I do expect supply chain pressures to weigh on margins in FY’22, but I also think Cognex could still end up driving year-over-year EBITDA and operating margin expansion. I don’t think my nearly 16% year-over-year revenue growth estimate is conservative, but I do see strength in areas like autos, logistics, and multiple smaller industrial end-markets supporting that growth.

Longer term, I’m still looking for low-double-digit revenue growth from Cognex, with the business exceeding $3B in revenue in FY’31. As I outlined above, I’m expecting Cognex to see its addressable markets grow over time as more industries adopt automation, particularly in areas like quality control, and I’m expecting stronger growth associated with opportunities like 3D vision, robotic vision, and software.

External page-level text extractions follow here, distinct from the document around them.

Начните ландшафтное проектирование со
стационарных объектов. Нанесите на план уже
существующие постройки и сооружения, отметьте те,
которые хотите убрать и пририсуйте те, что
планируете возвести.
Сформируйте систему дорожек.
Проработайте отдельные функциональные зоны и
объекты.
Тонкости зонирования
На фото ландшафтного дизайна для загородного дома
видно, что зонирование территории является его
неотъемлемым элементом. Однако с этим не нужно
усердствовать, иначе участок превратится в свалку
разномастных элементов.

With a richer mix of higher-value sales (including software) and improved scale, I expect FCF margins to grow from the high-20%s in recent years toward the mid-30%s. By no means is that a conservative assumption, but it does help that this business is relatively capital-light (capex/rev below 3%) and that there are meaningful barriers to entry from an engineering perspective.

The Bottom Line

Even with the share price weakness, Cognex is still expensive on a conventional multiples-based approach. Using discounted cash flow, though, the shares do look priced now for a high-single-digit long-term total return. Of course, DCF is not a perfect methodology, and there’s a GIGO risk (“garbage in, garbage out”); if my assumptions for revenue growth and margins are too high, the shares are not going to live up to that return expectation.

Cognex isn’t what I’d call a low-risk proposition, but I’m a believer in automation and I believe Cognex is well-placed to ride a trend that is still closer to the beginning that the middle (let alone the end). With a more reasonable valuation than has been available for a while, I think this is a name to consider.